Au sein d’un système laitier, l’un des enjeux essentiels de la gestion du troupeau tient à l’organisation de la campagne laitière. Afin de ne pas fragmenter les pratiques avec des troupeaux non-inscrits sur les mêmes cycles biologiques, les éleveurs privilégient des naissances groupées. Cela leur permet de mettre l’ensemble des femelles à la traite au même moment et de profiter de la repousse d’herbe d’automne (figure 9). Le groupage est ainsi un impératif de la production laitière qui agit sur la saisonnalité des naissances. Pour l’éleveur, l’optimisation consiste à sortir de manière groupée des lots d’animaux vers des marchés capables d’accueillir des quantités importantes et les écouler rapidement. Cet enjeu de groupage est particulièrement présent dans les grands troupeaux que l’on retrouve chez les éleveurs ovins notamment en plaine. Les troupeaux de chèvres, de plus petite taille et prioritairement fermiers, tolèrent quant à eux des naissances plus étalées afin notamment d’avoir une offre fromagère plus étendue dans le temps.
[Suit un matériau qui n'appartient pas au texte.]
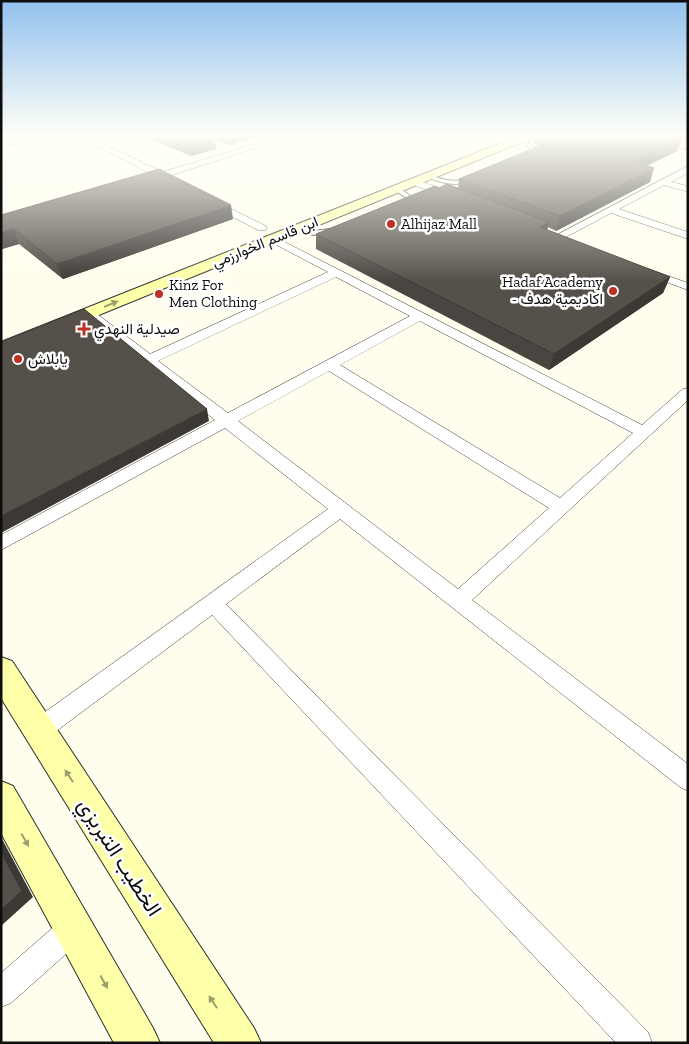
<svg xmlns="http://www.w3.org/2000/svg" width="689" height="1044" viewBox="0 0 689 1044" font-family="'Zilla Slab',Vazirmatn,serif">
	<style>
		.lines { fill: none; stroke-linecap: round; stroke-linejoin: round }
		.lane-casing { stroke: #414141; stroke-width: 2 }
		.street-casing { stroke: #414141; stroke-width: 1 }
		.secondary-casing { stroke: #303030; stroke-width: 2 }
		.primary-casing { stroke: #1f1f1f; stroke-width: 1 }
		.highway-casing { stroke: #1f1f1f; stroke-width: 1 }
		.lane { fill: #fff; fill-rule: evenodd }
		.street { fill: #fff; fill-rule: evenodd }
		.secondary { fill: #fdffa9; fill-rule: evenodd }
		.primary { fill: #fae863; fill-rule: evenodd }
		.highway { fill: #f6b355; fill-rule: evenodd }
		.wall { fill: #4a4540 }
		.shaded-wall { fill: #3c3834 }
		.building { fill: #56504a; stroke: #3c3834 }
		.oneway { fill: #9d9f6b }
		.poi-dot { fill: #bf3024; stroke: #fff; stroke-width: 2 }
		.labels { text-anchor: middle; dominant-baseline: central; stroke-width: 5; stroke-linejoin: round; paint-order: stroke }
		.far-poi-label { font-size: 15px; fill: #0e0e0e; stroke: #fff; text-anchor: start }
		.far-street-label { font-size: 15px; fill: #0e0e0e; stroke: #fff }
		.near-street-label { font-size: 21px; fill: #0e0e0e; stroke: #fff }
	</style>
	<rect width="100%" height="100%" fill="#fffeee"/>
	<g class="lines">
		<g class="lane-casing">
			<g id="lane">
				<polygon points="521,137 523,137 536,150 535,155 528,157 528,155 532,153 533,151 521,139"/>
				<path d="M428 175C442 179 453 183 468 179L470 180C457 188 440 182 426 177Z"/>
				<polygon points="395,188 399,188 409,195 410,201 403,205 399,205 399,203 405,199 405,197 395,190"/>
				<polygon points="299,226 313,231 330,229 333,231 313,235 297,229 297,227"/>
			</g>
		</g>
		<g class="street-casing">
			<g id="street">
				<polygon points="32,136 44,136 1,148 1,143"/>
				<polygon points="78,136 88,136 162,172 282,136 293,136 169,176 171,178 169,180 160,179 146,183 141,180 153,175"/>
				<polygon points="688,166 688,173 671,182 688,186 688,192 664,185 619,209 688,232 688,239 611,213 564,238 556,238 555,236"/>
				<polygon points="414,179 455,194 457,196 452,199 449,198 411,184 409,182"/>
				<polygon points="211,199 266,226 267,228 266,230 258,230 208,204 206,202"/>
				<path d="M273 236 642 425 683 389 688 388V400L472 600 688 764V791L680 787 340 519 226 604 648 1032 652 1043H616L212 615 47 738 39 741 31 738 28 730 31 722 328 509 225 428 1 550V535L215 420 89 320 87 317 89 314H97L150 354 328 272 269 241 268 239ZM336 277 410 316 228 413 158 361ZM420 321 633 433 560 498 340 365ZM329 371 549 508 458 589 238 421Z"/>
				<polygon points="646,268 688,283 688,290 642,273 640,271 642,269"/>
				<polygon points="74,914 84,918 88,928 84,938 11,1003 1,1007 1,973 64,918"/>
			</g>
		</g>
		<g class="secondary-casing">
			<g id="secondary">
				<polygon points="519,136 534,136 532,138 1,355 1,342"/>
				<polygon points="1,657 12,661 254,1028 261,1043 214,1043 1,698"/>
				<polygon points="1,781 13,786 153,1028 160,1043 114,1043 1,833"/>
			</g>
		</g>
		<g class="primary-casing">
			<polygon id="primary" points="646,136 665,136 688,142 688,150 648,139"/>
		</g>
		<g class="highway-casing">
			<polygon id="highway" points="670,136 688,136 688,143 672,139"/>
		</g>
		<use href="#lane" class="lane"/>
		<use href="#street" class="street"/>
		<use href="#secondary" class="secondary"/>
		<use href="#primary" class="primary"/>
		<use href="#highway" class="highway"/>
	</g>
	<g class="wall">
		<polygon points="143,136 202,136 215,142 216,149 191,156"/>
		<polygon points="207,136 262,136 230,145"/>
		<polygon points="536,136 674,136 677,151 647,166 650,182 556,231 548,227 547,230 670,277 663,293 549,370 316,249 316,234 458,188 459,179 540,146 534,144"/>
		<polygon points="1,215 233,219 63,279 19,244 2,249 1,249"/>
	</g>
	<g class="shaded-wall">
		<polygon points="236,136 262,136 230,145 229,138"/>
		<polygon points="682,138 677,151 628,175 632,161"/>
		<polygon points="215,142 216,149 191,156 190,149"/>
		<polygon points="654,168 650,182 556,231 560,216"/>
		<polygon points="231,205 233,219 63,279 57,264"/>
		<polygon points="549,222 545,237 540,227"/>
		<polygon points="14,229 19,244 2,249 1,233"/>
		<polygon points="670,277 663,293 549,370 554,354"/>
		<polygon points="207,409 209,421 1,533 1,516"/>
		<polygon points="1,837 33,897 1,926"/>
	</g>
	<g class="building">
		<polygon points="158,136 202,136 215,142 190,149"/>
		<polygon points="224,136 236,136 229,138"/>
		<polygon points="552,136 674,136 682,138 632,161 654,168 560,216 459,179 559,138"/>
		<polygon points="159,169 231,205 57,264 14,229 1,233 1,215"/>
		<polygon points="447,184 549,222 540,227 670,277 554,354 316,234 435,186 439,188"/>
		<polygon points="84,309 207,409 1,516 1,342"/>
		<polygon points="1,852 22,891 1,910"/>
	</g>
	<defs><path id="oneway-solid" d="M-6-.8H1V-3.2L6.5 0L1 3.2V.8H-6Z" transform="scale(1.25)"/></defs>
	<g class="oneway">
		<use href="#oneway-solid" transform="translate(111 304) rotate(-22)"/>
		<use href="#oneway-solid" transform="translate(69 776) rotate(-123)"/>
		<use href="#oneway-solid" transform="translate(25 840) rotate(61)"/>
		<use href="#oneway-solid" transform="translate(104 982) rotate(61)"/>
		<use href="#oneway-solid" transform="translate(213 1002) rotate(-123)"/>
	</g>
	<linearGradient id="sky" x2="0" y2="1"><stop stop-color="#92c1ee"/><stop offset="0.48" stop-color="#fffff7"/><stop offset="1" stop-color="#fffff7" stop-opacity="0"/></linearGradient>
	<rect width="689" height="282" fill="url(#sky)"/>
	<g class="poi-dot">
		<circle cx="391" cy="224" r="5"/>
		<circle cx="613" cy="291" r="5"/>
		<circle cx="159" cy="294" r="5"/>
		<path d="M81.5 321.5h5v5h5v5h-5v5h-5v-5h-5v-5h5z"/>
		<circle cx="18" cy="359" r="5"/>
	</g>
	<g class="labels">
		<g class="far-poi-label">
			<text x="401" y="224">Alhijaz Mall</text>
			<text x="603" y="282" text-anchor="end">Hadaf Academy<tspan x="603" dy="17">- اكاديمية هدف</tspan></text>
			<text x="169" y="285">Kinz For<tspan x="169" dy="17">Men Clothing</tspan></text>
			<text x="94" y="329">صيدلية النهدي</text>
			<text x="28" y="359">يابلاش</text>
		</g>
		<g class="far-street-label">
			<text transform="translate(265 242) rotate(-22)">ابن قاسم الخوارزمي</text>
		</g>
		<g class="near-street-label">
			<text transform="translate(120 857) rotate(57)">الخطيب التبريزي</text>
		</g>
	</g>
	<rect width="689" height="1044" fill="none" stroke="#0e0e0e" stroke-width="5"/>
</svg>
« J’ai 380 femelles, je sors toutes les naissances en deux lots, c’est le Sarde qui vient les collecter, je lui livre de animaux entre 4 et 8 kilos, ça me permet de démarrer rapidement la traite des brebis, c’est plus simple d’organiser le travail en sortant tous les agneaux d’un coup (Eleveur ovin apporteur, Ghisonaccia) ».

Pour cet éleveur, apporteur laitier, le débouché sarde est une opportunité puisqu’il lui assure une optimisation des sorties d’agneaux, permettant d’éviter à avoir à gérer deux troupeaux, l’un en allaitement, l’autre à la traite. La constitution de lots hétérogènes facilite les sorties d’animaux, le collecteur sarde n’étant pas très regardant sur la qualité des agneaux.
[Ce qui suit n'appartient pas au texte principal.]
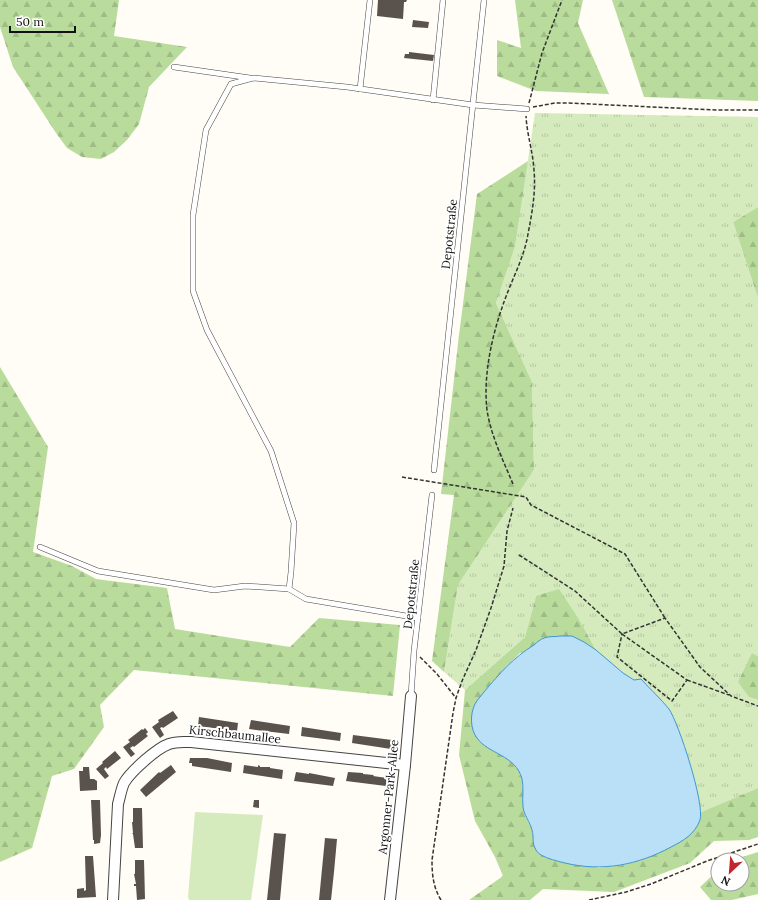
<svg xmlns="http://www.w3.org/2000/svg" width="758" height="900" viewBox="0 0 758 900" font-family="Lora,serif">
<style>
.grass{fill:url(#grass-tufts)}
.forest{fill:url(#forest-firs)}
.park{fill:#d5ebbd}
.water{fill:#b9e0f7;stroke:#3f96cf}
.building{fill:#5a524d}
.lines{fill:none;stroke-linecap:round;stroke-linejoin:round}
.service-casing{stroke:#444;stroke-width:6}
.minor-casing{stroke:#444;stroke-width:12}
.path{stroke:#333;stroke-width:1.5;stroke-dasharray:4 2;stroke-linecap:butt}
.service{stroke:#fff;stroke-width:5}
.minor{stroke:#fff;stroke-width:10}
.labels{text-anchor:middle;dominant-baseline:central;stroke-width:4;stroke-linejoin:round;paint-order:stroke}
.street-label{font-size:12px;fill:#111;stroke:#fff}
</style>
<defs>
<pattern id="grass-tufts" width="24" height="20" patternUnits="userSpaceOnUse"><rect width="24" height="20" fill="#d5ebbd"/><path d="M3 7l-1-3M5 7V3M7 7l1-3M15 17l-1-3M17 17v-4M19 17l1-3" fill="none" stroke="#b6c8a1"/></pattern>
<pattern id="forest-firs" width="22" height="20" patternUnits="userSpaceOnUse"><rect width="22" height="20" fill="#b9dc9c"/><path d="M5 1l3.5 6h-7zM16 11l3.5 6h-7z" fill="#9ebc85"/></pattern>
</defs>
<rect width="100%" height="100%" fill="#fffdf5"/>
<polygon class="grass" points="535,113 758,117 758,207 733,222 758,298 758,656 752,653 749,697 758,700 758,788 701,812 694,777 687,754 678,729 670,710 634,680 623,673 596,650 580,621 536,596 525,637 465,690 444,672 458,585 534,470 532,382 496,303 515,247"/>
<g class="forest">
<polygon points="0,0 119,0 114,36 187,47 149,87 139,124 127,140 114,152 101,159 82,157 67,148 56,133 13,67 0,27"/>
<polygon points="515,0 583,0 578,23 609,94 536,91 497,76 497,40 521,48"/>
<polygon points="612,0 758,0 758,101 644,97"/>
<polygon points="528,161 515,247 496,303 532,382 534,470 458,585 444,672 432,661 454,495 441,494 459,335 477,194"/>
<polygon points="758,207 758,298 733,222"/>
<polygon points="0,367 48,447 33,552 72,566 96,579 167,588 175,629 290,647 319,618 400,625 393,696 134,670 100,705 104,727 74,769 52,776 32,848 0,862"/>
<polygon points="559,589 580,621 596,650 584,642 520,653 506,667 475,704 499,753 510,761 518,769 522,778 525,815 532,829 534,837 533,843 598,868 623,865 642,860 685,839 700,820 701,812 758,788 758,837 749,840 714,841 690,863 614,892 543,889 530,900 469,900 503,876 495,857 475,821 459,755 465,690 525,637 536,596"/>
<polygon points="752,653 758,656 758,700 749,697 738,682"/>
<polygon points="758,852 758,894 732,900 711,900 700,887 718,870 718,884 742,884 742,860 733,860"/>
</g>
<polygon class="park" points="195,812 263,815 251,900 189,900 188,897"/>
<path class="water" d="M 560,636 L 572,636 L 584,642 L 596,650 L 623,673 L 634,680 L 641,679 C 650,689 661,699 669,709 C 679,724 705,804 700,820 C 695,834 683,841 671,847 C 638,865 602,872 565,863 C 557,861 548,859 541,855 C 538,853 536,851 535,848 C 532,843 534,836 532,830 C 530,822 524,815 523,807 C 522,797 524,788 522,779 C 516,755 488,754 477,738 C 470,729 470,714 475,704 C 477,700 481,696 484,692 C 499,674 514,657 534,645 C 537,642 541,639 544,638 C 549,636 555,637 560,636 Z"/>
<g class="building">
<polygon points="378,0 407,0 406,2 404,2 403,19 377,16"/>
<polygon points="413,20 429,22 428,28 412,27"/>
<polygon points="409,52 434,55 433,61 404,58 405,54 409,54"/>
<polygon points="173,711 178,718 163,728 162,727 160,728 164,735 160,738 152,727 159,722 158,720"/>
<polygon points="199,717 238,723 237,731 198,726"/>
<polygon points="251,720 290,726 289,734 249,729"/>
<polygon points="302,727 341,733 340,741 301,736"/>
<polygon points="145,728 148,732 146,734 148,736 134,747 133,746 130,748 135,754 131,757 123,747 130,742 128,740 142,729 143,730"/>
<polygon points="353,735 392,740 391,749 352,743"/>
<polygon points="115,751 121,758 107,769 106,767 104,769 109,776 105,779 96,769 103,763 102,762"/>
<polygon points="190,758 207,758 232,763 231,772 192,766 192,763 189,763"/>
<polygon points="171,765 176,772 146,797 140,790 159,772 160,773"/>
<polygon points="244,765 258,767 258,765 260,766 260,767 270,767 270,768 283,770 282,779 243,773"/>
<polygon points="83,767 89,767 90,779 94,779 97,781 97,790 80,791 79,771 83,771"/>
<polygon points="296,772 309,774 309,773 335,778 333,786 294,781"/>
<polygon points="348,772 363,773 363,774 374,775 373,776 387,778 386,786 346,781"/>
<polygon points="91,800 100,800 101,835 100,843 94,844 94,840 93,840"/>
<polygon points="254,800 259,800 259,808 253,807"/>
<polygon points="133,808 142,808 143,848 135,848 133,834 132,834 133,833 132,822 133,822"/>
<polygon points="274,833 286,834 280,900 267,900"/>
<polygon points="325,838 337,839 334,872 331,900 319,900"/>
<polygon points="85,856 93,856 96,897 77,898 77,889 84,888 84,891 86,890"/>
<polygon points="135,860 144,860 145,899 137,900 136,886 134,886 134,884 136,884 134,874 135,874"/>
</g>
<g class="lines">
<g class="service-casing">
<g id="service">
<polyline points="174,67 250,78"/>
<polyline points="360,89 370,0"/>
<polyline points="433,100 443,0"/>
<polyline points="434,470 484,0"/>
<polyline points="40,547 98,571 214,590 245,586 289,589"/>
<polyline points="418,618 306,599 289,589 291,572 294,523 271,451 207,330 193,291 193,215 206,130 231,84 253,78 347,87 473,105 527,109"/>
<polyline points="411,696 414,651 432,495"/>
</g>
</g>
<g class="minor-casing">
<g id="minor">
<path d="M 113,900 L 118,804 C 120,797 121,790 124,783 C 130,772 157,748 169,744 C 176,741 184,742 191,742 L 405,765"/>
<polyline points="390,900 405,765 411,696"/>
</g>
</g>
<g class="path">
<polyline points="529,103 542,53 562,0"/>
<polyline points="533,107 555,103 569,103 716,110 758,110"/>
<polyline points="402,477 526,497 531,505 625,554 665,618"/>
<path d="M 513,484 C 503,460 491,436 487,410 C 483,375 492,335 504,302 C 512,279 524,258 528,234 C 532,213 536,192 534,170 C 533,152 527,135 526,116"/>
<polyline points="519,555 575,591 622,634 665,618 700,667 731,696 758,706"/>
<polygon points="622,634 687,680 672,701 617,657"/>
<polyline points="420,657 437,674 456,698"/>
<polyline points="687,680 729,695"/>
<path d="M 441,900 C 433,887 432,874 432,860 L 453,713 L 456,698 L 462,681 L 476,650 L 491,608 L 504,566 L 507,531 L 513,508"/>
<polyline points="589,900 626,892 651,884 707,861 758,844"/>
</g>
<use href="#service" class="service"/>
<use href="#minor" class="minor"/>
</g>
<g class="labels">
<g class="street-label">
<text transform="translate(449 234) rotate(-84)">Depotstraße</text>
<text transform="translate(411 594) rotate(-84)">Depotstraße</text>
<text transform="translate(235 734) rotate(6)">Kirschbaumallee</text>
<text transform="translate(388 797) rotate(-84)">Argonner-Park-Allee</text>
</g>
</g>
<g transform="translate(730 872) rotate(206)"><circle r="19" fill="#ffffff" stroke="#a0a0a0"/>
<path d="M0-3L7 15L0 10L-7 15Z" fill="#c4262e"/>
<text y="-6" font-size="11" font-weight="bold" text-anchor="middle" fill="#111111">N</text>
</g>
<path d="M10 26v6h65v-6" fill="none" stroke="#111111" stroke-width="2"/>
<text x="16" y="26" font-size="12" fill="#111111" stroke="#ffffff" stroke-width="3" paint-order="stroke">50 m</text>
</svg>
Figure 9 : Mise à la traite des brebis (Lacombe, 2012, Venaco)

L’éleveur gère ses lots de sorties d’agneaux afin de pouvoir favoriser la mise à la traite des brebis représentant au moins un quart de son troupeau. Il choisit pour cela le débouché sarde en début de saison.

4.1.4. La gestion de la reproduction

La gestion de la reproduction obéit à des techniques variées et vise à organiser le groupage des mises-bas. La lutte principale a lieu entre mai et juin, préalablement à la période de tarissement des mères, qui correspond à une période de gestation d’environ 5 mois. La surveillance de l’état corporel des femelles est primordiale et des compléments alimentaires leur sont fournis afin d’accompagner leur aptitude aux mise bas qui auront lieu à partir de septembre.

L’insémination artificielle (IA), associée à la synchronisation des chaleurs par la pose d’éponge permet d’optimiser le groupage grâce à la gestion artificielle de la reproduction. Elle est répandue chez les éleveurs ovins notamment chez les « éleveurs sélectionneurs » ainsi que ceux associés au contrôle laitier. Elle par contre quasi inexistante chez les chevriers qui pratiquent une gestion de la reproduction associée à la monte naturelle avec préparation préalable du troupeau associée à la stimulation hormonale par l’effet mâle.

« On privilégie la gestion naturelle de la reproduction, c’est les cycles naturels qui décident. Caler tous les animaux sur les mêmes cycles, chaque année, ce n’est pas normal, chaque animal à sa particularité, il se règle selon le climat, la saison » (Eleveur caprin fermier, Moriani).

Les résultats liés à cette pratique sont variables selon la technicité de l’éleveur, mais permettent tout de même un résultat de groupage satisfaisant. La gestion artificielle des chaleurs reste perfectible mais atteint des résultats très encourageants. Toutefois, elle accroit le taux de prolificité et parfois une seule mère peut donner naissance à trois agneaux, certains éleveurs abandonnent alors le recours à la pose d’éponge afin d’éviter ce type de contrainte.